▶ [Data]

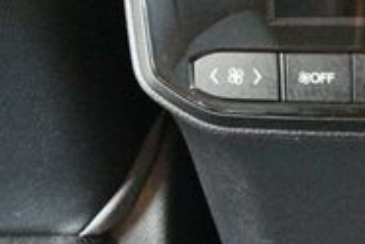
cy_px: 222
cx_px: 408
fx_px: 1186
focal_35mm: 117
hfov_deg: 16.9
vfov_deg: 11.6
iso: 12800
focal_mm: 23
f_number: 3.8
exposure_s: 1/20
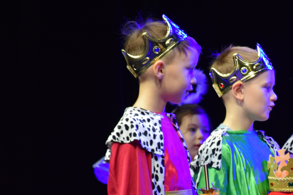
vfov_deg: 4.9
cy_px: 146
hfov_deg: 7.3
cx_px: 255
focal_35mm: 282
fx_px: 2295
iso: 1800
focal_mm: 105
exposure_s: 1/60
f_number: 5.6
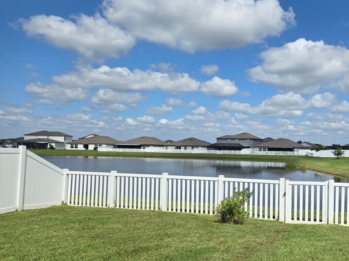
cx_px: 249
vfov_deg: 42.9
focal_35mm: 33
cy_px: 146
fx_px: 333
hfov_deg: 53.6
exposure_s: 1/6412
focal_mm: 5.4
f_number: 1.8
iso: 80
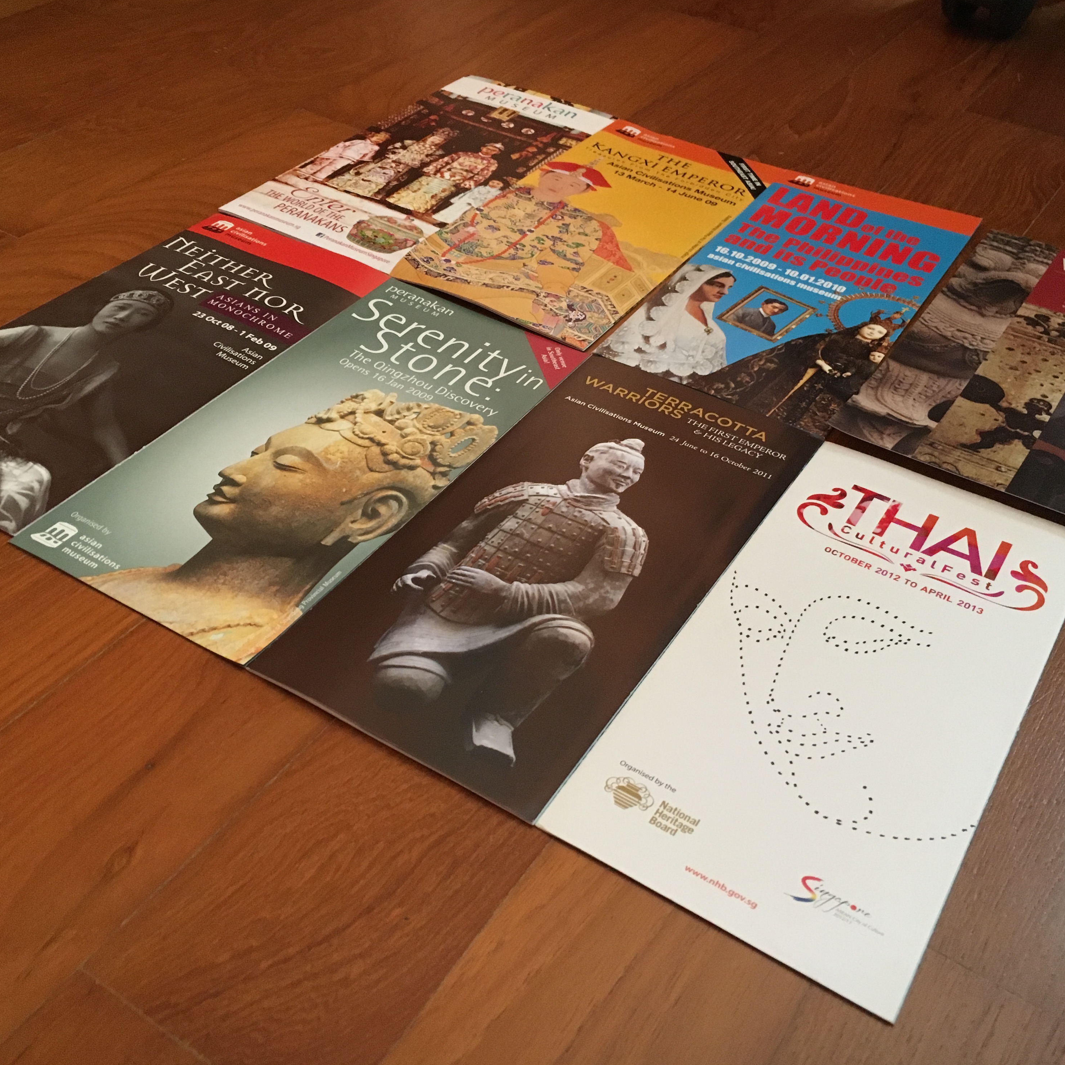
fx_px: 1218
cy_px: 529
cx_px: 516
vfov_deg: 47.2
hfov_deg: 47.2
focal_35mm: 35
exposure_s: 1/20
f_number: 2.2
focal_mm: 4.15
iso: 200
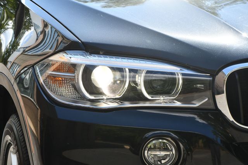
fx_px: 1260
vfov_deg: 7.5
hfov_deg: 11.2
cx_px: 124
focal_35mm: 183
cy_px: 82
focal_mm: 122
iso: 200
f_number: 8
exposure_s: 1/250
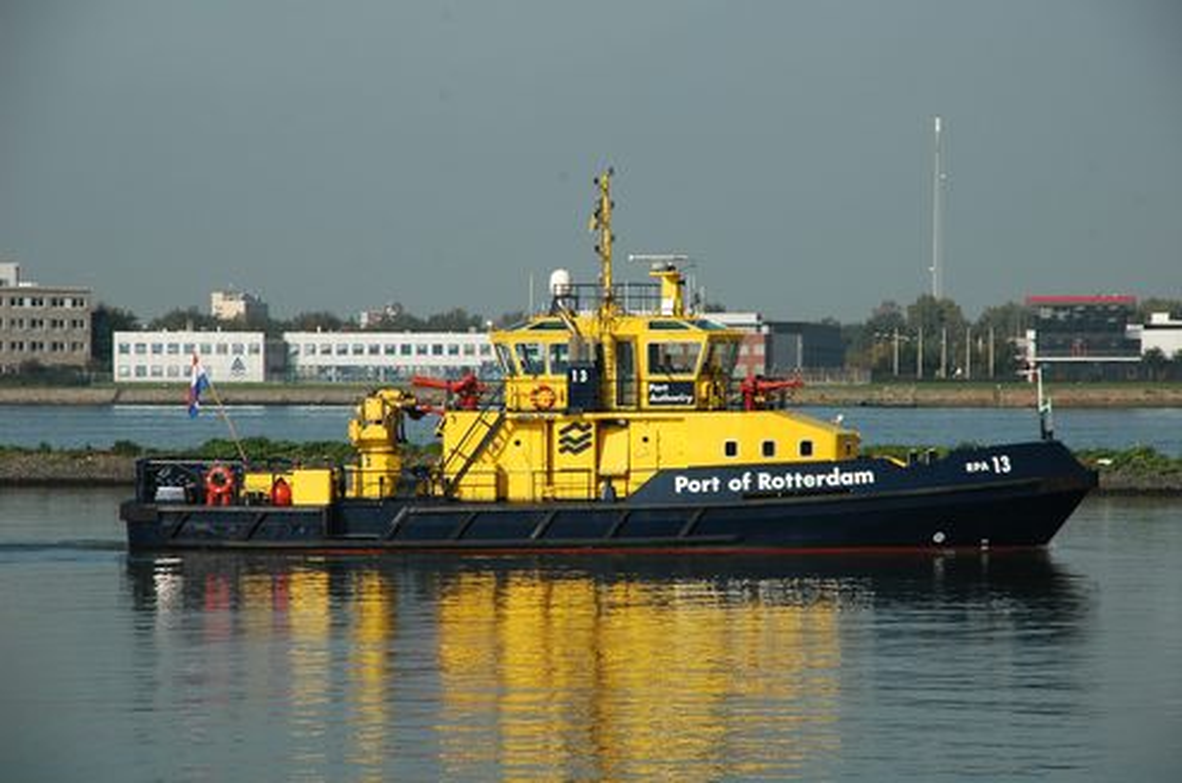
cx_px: 591
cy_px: 392
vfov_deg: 7.9
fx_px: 5702
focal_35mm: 174
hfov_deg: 11.8
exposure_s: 1/500
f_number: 10
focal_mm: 116
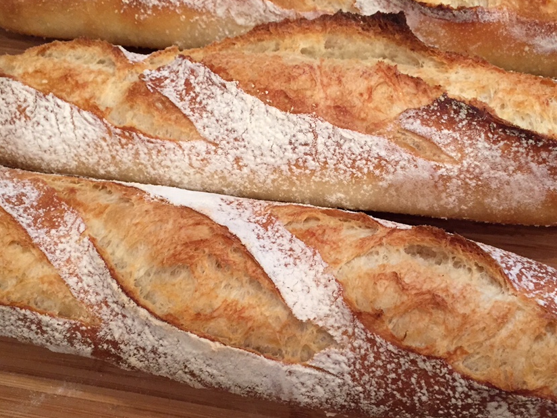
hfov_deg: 42.0
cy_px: 187
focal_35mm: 45
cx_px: 312
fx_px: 724
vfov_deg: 32.2
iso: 160
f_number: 2.2
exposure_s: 1/33
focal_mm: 4.15
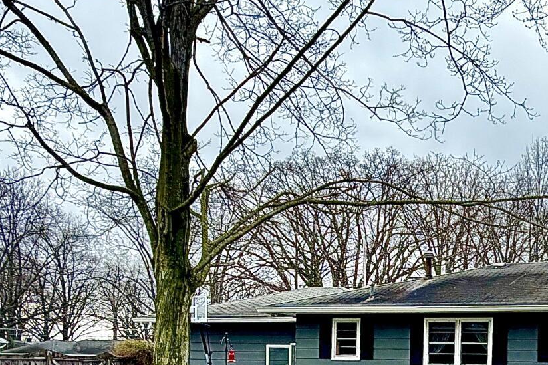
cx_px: 410
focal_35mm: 53
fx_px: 807
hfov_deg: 36.7
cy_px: 391
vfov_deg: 24.0
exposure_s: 1/613
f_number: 2.2
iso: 40
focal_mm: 2.22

▶ [Written task]
Please retype the whole listing above word for word and drop the pictures.

▶ [Exercise result]
cy_px: 222
cx_px: 408
fx_px: 1186
focal_35mm: 117
hfov_deg: 16.9
vfov_deg: 11.6
iso: 12800
focal_mm: 23
f_number: 3.8
exposure_s: 1/20
vfov_deg: 4.9
cy_px: 146
hfov_deg: 7.3
cx_px: 255
focal_35mm: 282
fx_px: 2295
iso: 1800
focal_mm: 105
exposure_s: 1/60
f_number: 5.6
cx_px: 249
vfov_deg: 42.9
focal_35mm: 33
cy_px: 146
fx_px: 333
hfov_deg: 53.6
exposure_s: 1/6412
focal_mm: 5.4
f_number: 1.8
iso: 80
fx_px: 1218
cy_px: 529
cx_px: 516
vfov_deg: 47.2
hfov_deg: 47.2
focal_35mm: 35
exposure_s: 1/20
f_number: 2.2
focal_mm: 4.15
iso: 200
fx_px: 1260
vfov_deg: 7.5
hfov_deg: 11.2
cx_px: 124
focal_35mm: 183
cy_px: 82
focal_mm: 122
iso: 200
f_number: 8
exposure_s: 1/250
cx_px: 591
cy_px: 392
vfov_deg: 7.9
fx_px: 5702
focal_35mm: 174
hfov_deg: 11.8
exposure_s: 1/500
f_number: 10
focal_mm: 116
hfov_deg: 42.0
cy_px: 187
focal_35mm: 45
cx_px: 312
fx_px: 724
vfov_deg: 32.2
iso: 160
f_number: 2.2
exposure_s: 1/33
focal_mm: 4.15
cx_px: 410
focal_35mm: 53
fx_px: 807
hfov_deg: 36.7
cy_px: 391
vfov_deg: 24.0
exposure_s: 1/613
f_number: 2.2
iso: 40
focal_mm: 2.22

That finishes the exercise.